Conformational analysis for pentapeptide heating simulation trajectory
a. Delete your previously loaded trajectory (select the trajectory in VMD Main window, right click->Delete Molecule) and load the heating trajectory of your pentapeptide (yoursuffix_heat.lammpstrj). View the molecule in Licorice or CPK.
b. Watch the whole trajectory and get an idea what is happening as the temperature increases. Pay special attention to the characteristic interaction and similar interactions you identified when drawing the pentapeptide.
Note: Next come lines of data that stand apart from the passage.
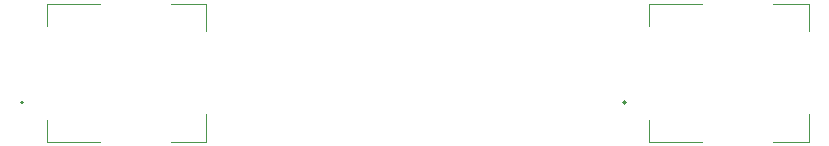
<source format=gbr>
%TF.GenerationSoftware,Altium Limited,Altium Designer,24.3.1 (35)*%
G04 Layer_Color=32896*
%FSLAX45Y45*%
%MOMM*%
%TF.SameCoordinates,C0A1E697-D952-45A1-8973-6DB72EE3D4FA*%
%TF.FilePolarity,Positive*%
%TF.FileFunction,Legend,Bot*%
%TF.Part,CustomerPanel*%
G01*
G75*
%TA.AperFunction,NonConductor*%
%ADD44C,0.20000*%
%ADD46C,0.10000*%
D44*
X1630000Y4980000D02*
G03*
X1650000Y4980000I10000J0D01*
G01*
D02*
G03*
X1630000Y4980000I-10000J0D01*
G01*
X6730000D02*
G03*
X6750000Y4980000I10000J0D01*
G01*
D02*
G03*
X6730000Y4980000I-10000J0D01*
G01*
D46*
X1850000Y5815000D02*
X2300000D01*
X1850000Y5630000D02*
Y5815000D01*
Y4645000D02*
X2300000D01*
X1850000D02*
Y4830000D01*
X2900000Y4645000D02*
X3200000D01*
Y4880000D01*
Y5580000D02*
Y5815000D01*
X2950000D02*
X3200000D01*
X2900000D02*
X2950000D01*
X6950000D02*
X7400000D01*
X6950000Y5630000D02*
Y5815000D01*
Y4645000D02*
X7400000D01*
X6950000D02*
Y4830000D01*
X8000000Y4645000D02*
X8300000D01*
Y4880000D01*
Y5580000D02*
Y5815000D01*
X8050000D02*
X8300000D01*
X8000000D02*
X8050000D01*
%TF.MD5,a4c6fbcea4f1cd18aac9360b4d0f32c8*%
M02*

</source>
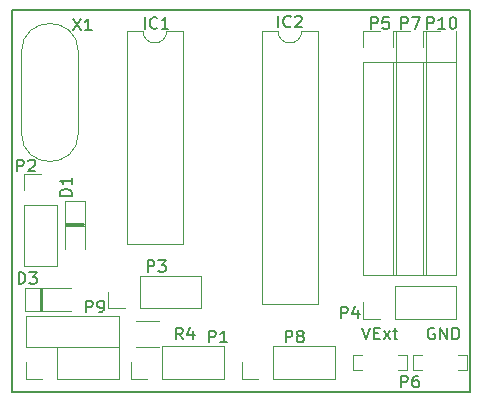
<source format=gbr>
G04 #@! TF.GenerationSoftware,KiCad,Pcbnew,(5.0.2)-1*
G04 #@! TF.CreationDate,2018-12-23T15:01:24+01:00*
G04 #@! TF.ProjectId,MutltiSwitch_Sw8,4d75746c-7469-4537-9769-7463685f5377,0.1*
G04 #@! TF.SameCoordinates,Original*
G04 #@! TF.FileFunction,Legend,Top*
G04 #@! TF.FilePolarity,Positive*
%FSLAX46Y46*%
G04 Gerber Fmt 4.6, Leading zero omitted, Abs format (unit mm)*
G04 Created by KiCad (PCBNEW (5.0.2)-1) date 23/12/2018 15:01:24*
%MOMM*%
%LPD*%
G01*
G04 APERTURE LIST*
%ADD10C,0.200000*%
%ADD11C,0.150000*%
%ADD12C,0.100000*%
%ADD13C,0.120000*%
G04 APERTURE END LIST*
D10*
X137922000Y-106553000D02*
X139446000Y-106553000D01*
X137922000Y-106426000D02*
X139446000Y-106426000D01*
X135890000Y-111887000D02*
X135890000Y-113665000D01*
X135763000Y-111887000D02*
X135763000Y-113665000D01*
D11*
X162989142Y-115149380D02*
X163322476Y-116149380D01*
X163655809Y-115149380D01*
X163989142Y-115625571D02*
X164322476Y-115625571D01*
X164465333Y-116149380D02*
X163989142Y-116149380D01*
X163989142Y-115149380D01*
X164465333Y-115149380D01*
X164798666Y-116149380D02*
X165322476Y-115482714D01*
X164798666Y-115482714D02*
X165322476Y-116149380D01*
X165560571Y-115482714D02*
X165941523Y-115482714D01*
X165703428Y-115149380D02*
X165703428Y-116006523D01*
X165751047Y-116101761D01*
X165846285Y-116149380D01*
X165941523Y-116149380D01*
X169084380Y-115197000D02*
X168989142Y-115149380D01*
X168846285Y-115149380D01*
X168703428Y-115197000D01*
X168608190Y-115292238D01*
X168560571Y-115387476D01*
X168512952Y-115577952D01*
X168512952Y-115720809D01*
X168560571Y-115911285D01*
X168608190Y-116006523D01*
X168703428Y-116101761D01*
X168846285Y-116149380D01*
X168941523Y-116149380D01*
X169084380Y-116101761D01*
X169132000Y-116054142D01*
X169132000Y-115720809D01*
X168941523Y-115720809D01*
X169560571Y-116149380D02*
X169560571Y-115149380D01*
X170132000Y-116149380D01*
X170132000Y-115149380D01*
X170608190Y-116149380D02*
X170608190Y-115149380D01*
X170846285Y-115149380D01*
X170989142Y-115197000D01*
X171084380Y-115292238D01*
X171132000Y-115387476D01*
X171179619Y-115577952D01*
X171179619Y-115720809D01*
X171132000Y-115911285D01*
X171084380Y-116006523D01*
X170989142Y-116101761D01*
X170846285Y-116149380D01*
X170608190Y-116149380D01*
X133350000Y-120650000D02*
X133350000Y-88265000D01*
X172085000Y-120650000D02*
X172085000Y-88265000D01*
X172085000Y-88265000D02*
X133350000Y-88265000D01*
X133350000Y-120650000D02*
X172085000Y-120650000D01*
D12*
G04 #@! TO.C,X1*
X138938000Y-98679000D02*
X138938000Y-91821000D01*
X134112000Y-98679000D02*
X134112000Y-91821000D01*
X134112000Y-91821000D02*
G75*
G02X138938000Y-91821000I2413000J0D01*
G01*
X138938000Y-98679000D02*
G75*
G02X134112000Y-98679000I-2413000J0D01*
G01*
G04 #@! TO.C,P10*
X168148000Y-108585000D02*
X168148000Y-110744000D01*
X168148000Y-110744000D02*
X170942000Y-110744000D01*
X170942000Y-110744000D02*
X170942000Y-108585000D01*
X168148000Y-108585000D02*
X168148000Y-92710000D01*
X170942000Y-108585000D02*
X170942000Y-90043000D01*
D13*
X170935000Y-92710000D02*
X168155000Y-92710000D01*
X168155000Y-91440000D02*
X168155000Y-90050000D01*
X168155000Y-90050000D02*
X169545000Y-90050000D01*
D12*
G04 #@! TO.C,P7*
X165608000Y-108585000D02*
X165608000Y-110744000D01*
X165608000Y-110744000D02*
X168402000Y-110744000D01*
X168402000Y-110744000D02*
X168402000Y-108585000D01*
X165608000Y-108585000D02*
X165608000Y-92710000D01*
X168402000Y-108585000D02*
X168402000Y-90043000D01*
D13*
X168395000Y-92710000D02*
X165615000Y-92710000D01*
X165615000Y-91440000D02*
X165615000Y-90050000D01*
X165615000Y-90050000D02*
X167005000Y-90050000D01*
G04 #@! TO.C,IC1*
X144415000Y-90050000D02*
X143045000Y-90050000D01*
X143045000Y-90050000D02*
X143045000Y-108070000D01*
X143045000Y-108070000D02*
X147785000Y-108070000D01*
X147785000Y-108070000D02*
X147785000Y-90050000D01*
X147785000Y-90050000D02*
X146415000Y-90050000D01*
X146415000Y-90050000D02*
G75*
G02X144415000Y-90050000I-1000000J0D01*
G01*
D12*
G04 #@! TO.C,P6*
X162941000Y-118745000D02*
X162179000Y-118745000D01*
X162179000Y-118745000D02*
X162179000Y-117475000D01*
X162179000Y-117475000D02*
X162941000Y-117475000D01*
X165989000Y-118745000D02*
X166751000Y-118745000D01*
X166751000Y-118745000D02*
X166751000Y-117475000D01*
X166751000Y-117475000D02*
X165989000Y-117475000D01*
X168021000Y-118745000D02*
X167259000Y-118745000D01*
X167259000Y-118745000D02*
X167259000Y-117475000D01*
X167259000Y-117475000D02*
X168021000Y-117475000D01*
X171069000Y-118745000D02*
X171831000Y-118745000D01*
X171831000Y-118745000D02*
X171831000Y-117475000D01*
X171831000Y-117475000D02*
X171069000Y-117475000D01*
G04 #@! TO.C,P5*
X163068000Y-108585000D02*
X163068000Y-110744000D01*
X163068000Y-110744000D02*
X165862000Y-110744000D01*
X165862000Y-110744000D02*
X165862000Y-108585000D01*
X163068000Y-108585000D02*
X163068000Y-92710000D01*
X165862000Y-108585000D02*
X165862000Y-90043000D01*
D13*
X165855000Y-92710000D02*
X163075000Y-92710000D01*
X163075000Y-91440000D02*
X163075000Y-90050000D01*
X163075000Y-90050000D02*
X164465000Y-90050000D01*
G04 #@! TO.C,D1*
X139534000Y-104435000D02*
X137834000Y-104435000D01*
X137834000Y-104485000D02*
X137834000Y-108535000D01*
X139534000Y-104485000D02*
X139534000Y-108535000D01*
G04 #@! TO.C,IC2*
X155845000Y-90050000D02*
X154475000Y-90050000D01*
X154475000Y-90050000D02*
X154475000Y-113150000D01*
X154475000Y-113150000D02*
X159215000Y-113150000D01*
X159215000Y-113150000D02*
X159215000Y-90050000D01*
X159215000Y-90050000D02*
X157845000Y-90050000D01*
X157845000Y-90050000D02*
G75*
G02X155845000Y-90050000I-1000000J0D01*
G01*
G04 #@! TO.C,P1*
X146050000Y-119500000D02*
X151250000Y-119500000D01*
X151250000Y-119500000D02*
X151250000Y-116720000D01*
X151250000Y-116720000D02*
X146050000Y-116720000D01*
X146050000Y-116720000D02*
X146050000Y-119500000D01*
X144780000Y-119500000D02*
X143390000Y-119500000D01*
X143390000Y-119500000D02*
X143390000Y-118110000D01*
G04 #@! TO.C,P2*
X134373000Y-104775000D02*
X134373000Y-109975000D01*
X134373000Y-109975000D02*
X137153000Y-109975000D01*
X137153000Y-109975000D02*
X137153000Y-104775000D01*
X137153000Y-104775000D02*
X134373000Y-104775000D01*
X134373000Y-103505000D02*
X134373000Y-102115000D01*
X134373000Y-102115000D02*
X135763000Y-102115000D01*
G04 #@! TO.C,P3*
X144145000Y-113531000D02*
X149345000Y-113531000D01*
X149345000Y-113531000D02*
X149345000Y-110751000D01*
X149345000Y-110751000D02*
X144145000Y-110751000D01*
X144145000Y-110751000D02*
X144145000Y-113531000D01*
X142875000Y-113531000D02*
X141485000Y-113531000D01*
X141485000Y-113531000D02*
X141485000Y-112141000D01*
G04 #@! TO.C,P4*
X165735000Y-114420000D02*
X170935000Y-114420000D01*
X170935000Y-114420000D02*
X170935000Y-111640000D01*
X170935000Y-111640000D02*
X165735000Y-111640000D01*
X165735000Y-111640000D02*
X165735000Y-114420000D01*
X164465000Y-114420000D02*
X163075000Y-114420000D01*
X163075000Y-114420000D02*
X163075000Y-113030000D01*
G04 #@! TO.C,D3*
X134402000Y-111776000D02*
X134402000Y-113776000D01*
X134402000Y-113776000D02*
X138302000Y-113776000D01*
X134402000Y-111776000D02*
X138302000Y-111776000D01*
G04 #@! TO.C,P8*
X155448000Y-119500000D02*
X160648000Y-119500000D01*
X160648000Y-119500000D02*
X160648000Y-116720000D01*
X160648000Y-116720000D02*
X155448000Y-116720000D01*
X155448000Y-116720000D02*
X155448000Y-119500000D01*
X154178000Y-119500000D02*
X152788000Y-119500000D01*
X152788000Y-119500000D02*
X152788000Y-118110000D01*
G04 #@! TO.C,R4*
X143780000Y-114627000D02*
X145780000Y-114627000D01*
X145780000Y-116767000D02*
X143780000Y-116767000D01*
G04 #@! TO.C,P9*
X137160000Y-116840000D02*
X142367000Y-116840000D01*
X137160000Y-119500000D02*
X142360000Y-119500000D01*
X142360000Y-119500000D02*
X142360000Y-114180000D01*
X142360000Y-114180000D02*
X134500000Y-114180000D01*
X134500000Y-114180000D02*
X134500000Y-116840000D01*
X134500000Y-116840000D02*
X137160000Y-116840000D01*
X137160000Y-116840000D02*
X137160000Y-119500000D01*
X135890000Y-119500000D02*
X134500000Y-119500000D01*
X134500000Y-119500000D02*
X134500000Y-118110000D01*
G04 #@! TD*
G04 #@! TO.C,X1*
D11*
X138509476Y-88987380D02*
X139176142Y-89987380D01*
X139176142Y-88987380D02*
X138509476Y-89987380D01*
X140080904Y-89987380D02*
X139509476Y-89987380D01*
X139795190Y-89987380D02*
X139795190Y-88987380D01*
X139699952Y-89130238D01*
X139604714Y-89225476D01*
X139509476Y-89273095D01*
G04 #@! TO.C,P10*
X168457714Y-89860380D02*
X168457714Y-88860380D01*
X168838666Y-88860380D01*
X168933904Y-88908000D01*
X168981523Y-88955619D01*
X169029142Y-89050857D01*
X169029142Y-89193714D01*
X168981523Y-89288952D01*
X168933904Y-89336571D01*
X168838666Y-89384190D01*
X168457714Y-89384190D01*
X169981523Y-89860380D02*
X169410095Y-89860380D01*
X169695809Y-89860380D02*
X169695809Y-88860380D01*
X169600571Y-89003238D01*
X169505333Y-89098476D01*
X169410095Y-89146095D01*
X170600571Y-88860380D02*
X170695809Y-88860380D01*
X170791047Y-88908000D01*
X170838666Y-88955619D01*
X170886285Y-89050857D01*
X170933904Y-89241333D01*
X170933904Y-89479428D01*
X170886285Y-89669904D01*
X170838666Y-89765142D01*
X170791047Y-89812761D01*
X170695809Y-89860380D01*
X170600571Y-89860380D01*
X170505333Y-89812761D01*
X170457714Y-89765142D01*
X170410095Y-89669904D01*
X170362476Y-89479428D01*
X170362476Y-89241333D01*
X170410095Y-89050857D01*
X170457714Y-88955619D01*
X170505333Y-88908000D01*
X170600571Y-88860380D01*
G04 #@! TO.C,P7*
X166266904Y-89860380D02*
X166266904Y-88860380D01*
X166647857Y-88860380D01*
X166743095Y-88908000D01*
X166790714Y-88955619D01*
X166838333Y-89050857D01*
X166838333Y-89193714D01*
X166790714Y-89288952D01*
X166743095Y-89336571D01*
X166647857Y-89384190D01*
X166266904Y-89384190D01*
X167171666Y-88860380D02*
X167838333Y-88860380D01*
X167409761Y-89860380D01*
G04 #@! TO.C,IC1*
X144565809Y-89860380D02*
X144565809Y-88860380D01*
X145613428Y-89765142D02*
X145565809Y-89812761D01*
X145422952Y-89860380D01*
X145327714Y-89860380D01*
X145184857Y-89812761D01*
X145089619Y-89717523D01*
X145042000Y-89622285D01*
X144994380Y-89431809D01*
X144994380Y-89288952D01*
X145042000Y-89098476D01*
X145089619Y-89003238D01*
X145184857Y-88908000D01*
X145327714Y-88860380D01*
X145422952Y-88860380D01*
X145565809Y-88908000D01*
X145613428Y-88955619D01*
X146565809Y-89860380D02*
X145994380Y-89860380D01*
X146280095Y-89860380D02*
X146280095Y-88860380D01*
X146184857Y-89003238D01*
X146089619Y-89098476D01*
X145994380Y-89146095D01*
G04 #@! TO.C,P6*
X166266904Y-120213380D02*
X166266904Y-119213380D01*
X166647857Y-119213380D01*
X166743095Y-119261000D01*
X166790714Y-119308619D01*
X166838333Y-119403857D01*
X166838333Y-119546714D01*
X166790714Y-119641952D01*
X166743095Y-119689571D01*
X166647857Y-119737190D01*
X166266904Y-119737190D01*
X167695476Y-119213380D02*
X167505000Y-119213380D01*
X167409761Y-119261000D01*
X167362142Y-119308619D01*
X167266904Y-119451476D01*
X167219285Y-119641952D01*
X167219285Y-120022904D01*
X167266904Y-120118142D01*
X167314523Y-120165761D01*
X167409761Y-120213380D01*
X167600238Y-120213380D01*
X167695476Y-120165761D01*
X167743095Y-120118142D01*
X167790714Y-120022904D01*
X167790714Y-119784809D01*
X167743095Y-119689571D01*
X167695476Y-119641952D01*
X167600238Y-119594333D01*
X167409761Y-119594333D01*
X167314523Y-119641952D01*
X167266904Y-119689571D01*
X167219285Y-119784809D01*
G04 #@! TO.C,P5*
X163726904Y-89860380D02*
X163726904Y-88860380D01*
X164107857Y-88860380D01*
X164203095Y-88908000D01*
X164250714Y-88955619D01*
X164298333Y-89050857D01*
X164298333Y-89193714D01*
X164250714Y-89288952D01*
X164203095Y-89336571D01*
X164107857Y-89384190D01*
X163726904Y-89384190D01*
X165203095Y-88860380D02*
X164726904Y-88860380D01*
X164679285Y-89336571D01*
X164726904Y-89288952D01*
X164822142Y-89241333D01*
X165060238Y-89241333D01*
X165155476Y-89288952D01*
X165203095Y-89336571D01*
X165250714Y-89431809D01*
X165250714Y-89669904D01*
X165203095Y-89765142D01*
X165155476Y-89812761D01*
X165060238Y-89860380D01*
X164822142Y-89860380D01*
X164726904Y-89812761D01*
X164679285Y-89765142D01*
G04 #@! TO.C,D1*
X138374380Y-103989095D02*
X137374380Y-103989095D01*
X137374380Y-103751000D01*
X137422000Y-103608142D01*
X137517238Y-103512904D01*
X137612476Y-103465285D01*
X137802952Y-103417666D01*
X137945809Y-103417666D01*
X138136285Y-103465285D01*
X138231523Y-103512904D01*
X138326761Y-103608142D01*
X138374380Y-103751000D01*
X138374380Y-103989095D01*
X138374380Y-102465285D02*
X138374380Y-103036714D01*
X138374380Y-102751000D02*
X137374380Y-102751000D01*
X137517238Y-102846238D01*
X137612476Y-102941476D01*
X137660095Y-103036714D01*
G04 #@! TO.C,IC2*
X155868809Y-89733380D02*
X155868809Y-88733380D01*
X156916428Y-89638142D02*
X156868809Y-89685761D01*
X156725952Y-89733380D01*
X156630714Y-89733380D01*
X156487857Y-89685761D01*
X156392619Y-89590523D01*
X156345000Y-89495285D01*
X156297380Y-89304809D01*
X156297380Y-89161952D01*
X156345000Y-88971476D01*
X156392619Y-88876238D01*
X156487857Y-88781000D01*
X156630714Y-88733380D01*
X156725952Y-88733380D01*
X156868809Y-88781000D01*
X156916428Y-88828619D01*
X157297380Y-88828619D02*
X157345000Y-88781000D01*
X157440238Y-88733380D01*
X157678333Y-88733380D01*
X157773571Y-88781000D01*
X157821190Y-88828619D01*
X157868809Y-88923857D01*
X157868809Y-89019095D01*
X157821190Y-89161952D01*
X157249761Y-89733380D01*
X157868809Y-89733380D01*
G04 #@! TO.C,P1*
X150010904Y-116403380D02*
X150010904Y-115403380D01*
X150391857Y-115403380D01*
X150487095Y-115451000D01*
X150534714Y-115498619D01*
X150582333Y-115593857D01*
X150582333Y-115736714D01*
X150534714Y-115831952D01*
X150487095Y-115879571D01*
X150391857Y-115927190D01*
X150010904Y-115927190D01*
X151534714Y-116403380D02*
X150963285Y-116403380D01*
X151249000Y-116403380D02*
X151249000Y-115403380D01*
X151153761Y-115546238D01*
X151058523Y-115641476D01*
X150963285Y-115689095D01*
G04 #@! TO.C,P2*
X133754904Y-101925380D02*
X133754904Y-100925380D01*
X134135857Y-100925380D01*
X134231095Y-100973000D01*
X134278714Y-101020619D01*
X134326333Y-101115857D01*
X134326333Y-101258714D01*
X134278714Y-101353952D01*
X134231095Y-101401571D01*
X134135857Y-101449190D01*
X133754904Y-101449190D01*
X134707285Y-101020619D02*
X134754904Y-100973000D01*
X134850142Y-100925380D01*
X135088238Y-100925380D01*
X135183476Y-100973000D01*
X135231095Y-101020619D01*
X135278714Y-101115857D01*
X135278714Y-101211095D01*
X135231095Y-101353952D01*
X134659666Y-101925380D01*
X135278714Y-101925380D01*
G04 #@! TO.C,P3*
X144803904Y-110434380D02*
X144803904Y-109434380D01*
X145184857Y-109434380D01*
X145280095Y-109482000D01*
X145327714Y-109529619D01*
X145375333Y-109624857D01*
X145375333Y-109767714D01*
X145327714Y-109862952D01*
X145280095Y-109910571D01*
X145184857Y-109958190D01*
X144803904Y-109958190D01*
X145708666Y-109434380D02*
X146327714Y-109434380D01*
X145994380Y-109815333D01*
X146137238Y-109815333D01*
X146232476Y-109862952D01*
X146280095Y-109910571D01*
X146327714Y-110005809D01*
X146327714Y-110243904D01*
X146280095Y-110339142D01*
X146232476Y-110386761D01*
X146137238Y-110434380D01*
X145851523Y-110434380D01*
X145756285Y-110386761D01*
X145708666Y-110339142D01*
G04 #@! TO.C,P4*
X161186904Y-114371380D02*
X161186904Y-113371380D01*
X161567857Y-113371380D01*
X161663095Y-113419000D01*
X161710714Y-113466619D01*
X161758333Y-113561857D01*
X161758333Y-113704714D01*
X161710714Y-113799952D01*
X161663095Y-113847571D01*
X161567857Y-113895190D01*
X161186904Y-113895190D01*
X162615476Y-113704714D02*
X162615476Y-114371380D01*
X162377380Y-113323761D02*
X162139285Y-114038047D01*
X162758333Y-114038047D01*
G04 #@! TO.C,D3*
X133881904Y-111450380D02*
X133881904Y-110450380D01*
X134120000Y-110450380D01*
X134262857Y-110498000D01*
X134358095Y-110593238D01*
X134405714Y-110688476D01*
X134453333Y-110878952D01*
X134453333Y-111021809D01*
X134405714Y-111212285D01*
X134358095Y-111307523D01*
X134262857Y-111402761D01*
X134120000Y-111450380D01*
X133881904Y-111450380D01*
X134786666Y-110450380D02*
X135405714Y-110450380D01*
X135072380Y-110831333D01*
X135215238Y-110831333D01*
X135310476Y-110878952D01*
X135358095Y-110926571D01*
X135405714Y-111021809D01*
X135405714Y-111259904D01*
X135358095Y-111355142D01*
X135310476Y-111402761D01*
X135215238Y-111450380D01*
X134929523Y-111450380D01*
X134834285Y-111402761D01*
X134786666Y-111355142D01*
G04 #@! TO.C,P8*
X156487904Y-116403380D02*
X156487904Y-115403380D01*
X156868857Y-115403380D01*
X156964095Y-115451000D01*
X157011714Y-115498619D01*
X157059333Y-115593857D01*
X157059333Y-115736714D01*
X157011714Y-115831952D01*
X156964095Y-115879571D01*
X156868857Y-115927190D01*
X156487904Y-115927190D01*
X157630761Y-115831952D02*
X157535523Y-115784333D01*
X157487904Y-115736714D01*
X157440285Y-115641476D01*
X157440285Y-115593857D01*
X157487904Y-115498619D01*
X157535523Y-115451000D01*
X157630761Y-115403380D01*
X157821238Y-115403380D01*
X157916476Y-115451000D01*
X157964095Y-115498619D01*
X158011714Y-115593857D01*
X158011714Y-115641476D01*
X157964095Y-115736714D01*
X157916476Y-115784333D01*
X157821238Y-115831952D01*
X157630761Y-115831952D01*
X157535523Y-115879571D01*
X157487904Y-115927190D01*
X157440285Y-116022428D01*
X157440285Y-116212904D01*
X157487904Y-116308142D01*
X157535523Y-116355761D01*
X157630761Y-116403380D01*
X157821238Y-116403380D01*
X157916476Y-116355761D01*
X157964095Y-116308142D01*
X158011714Y-116212904D01*
X158011714Y-116022428D01*
X157964095Y-115927190D01*
X157916476Y-115879571D01*
X157821238Y-115831952D01*
G04 #@! TO.C,R4*
X147788333Y-116149380D02*
X147455000Y-115673190D01*
X147216904Y-116149380D02*
X147216904Y-115149380D01*
X147597857Y-115149380D01*
X147693095Y-115197000D01*
X147740714Y-115244619D01*
X147788333Y-115339857D01*
X147788333Y-115482714D01*
X147740714Y-115577952D01*
X147693095Y-115625571D01*
X147597857Y-115673190D01*
X147216904Y-115673190D01*
X148645476Y-115482714D02*
X148645476Y-116149380D01*
X148407380Y-115101761D02*
X148169285Y-115816047D01*
X148788333Y-115816047D01*
G04 #@! TO.C,P9*
X139596904Y-113863380D02*
X139596904Y-112863380D01*
X139977857Y-112863380D01*
X140073095Y-112911000D01*
X140120714Y-112958619D01*
X140168333Y-113053857D01*
X140168333Y-113196714D01*
X140120714Y-113291952D01*
X140073095Y-113339571D01*
X139977857Y-113387190D01*
X139596904Y-113387190D01*
X140644523Y-113863380D02*
X140835000Y-113863380D01*
X140930238Y-113815761D01*
X140977857Y-113768142D01*
X141073095Y-113625285D01*
X141120714Y-113434809D01*
X141120714Y-113053857D01*
X141073095Y-112958619D01*
X141025476Y-112911000D01*
X140930238Y-112863380D01*
X140739761Y-112863380D01*
X140644523Y-112911000D01*
X140596904Y-112958619D01*
X140549285Y-113053857D01*
X140549285Y-113291952D01*
X140596904Y-113387190D01*
X140644523Y-113434809D01*
X140739761Y-113482428D01*
X140930238Y-113482428D01*
X141025476Y-113434809D01*
X141073095Y-113387190D01*
X141120714Y-113291952D01*
G04 #@! TD*
M02*

</source>
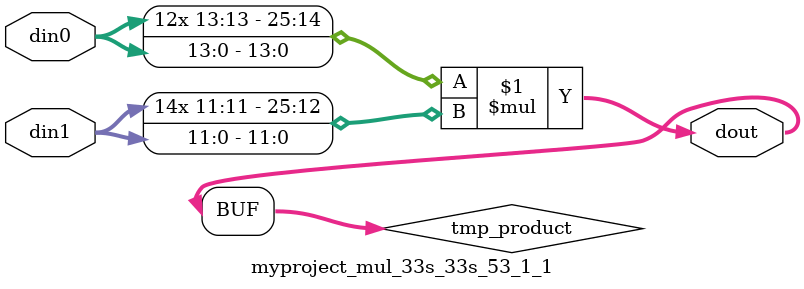
<source format=v>

`timescale 1 ns / 1 ps

  module myproject_mul_33s_33s_53_1_1(din0, din1, dout);
parameter ID = 1;
parameter NUM_STAGE = 0;
parameter din0_WIDTH = 14;
parameter din1_WIDTH = 12;
parameter dout_WIDTH = 26;

input [din0_WIDTH - 1 : 0] din0; 
input [din1_WIDTH - 1 : 0] din1; 
output [dout_WIDTH - 1 : 0] dout;

wire signed [dout_WIDTH - 1 : 0] tmp_product;













assign tmp_product = $signed(din0) * $signed(din1);








assign dout = tmp_product;







endmodule

</source>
How many drastic conformational changes happened in the 100 ps simulation? What are the interactions that stabilize the dominating conformations in the time periods between those drastic changes?
c. If it is hard to pick up the drastic conformational changes by eyes, let's do it in a quantitative way by RMSD trajectory analysis. RMSD is the root mean square deviation of the atom coordinates with respect to some reference frame (usually we exclude hydrogens in RMSD analysis if we only want to look at the overall conformational changes).
Go to Menu->Extensions->Analysis->RMSD Trajectory Tool. In the upper left region, change “protein” to “all”. Check the noh box. In the upper right panel, check the Trajectory Frame box and the Plot box. Click Ref: Top, set Trajectory Frame ref: to 1000 (this sets your last frame as your reference frame), click Align, then click RMSD. Report your plot. Change the Trajectory Frame ref: to 0 (this sets your first frame as the reference). Report this plot. What can you conclude from these two RMSD plots?
d. Identify the indexes of the frames where drastic conformational changes happen. Look for the temperatures associated with theses frames in log.lammps file. Report these temperatures.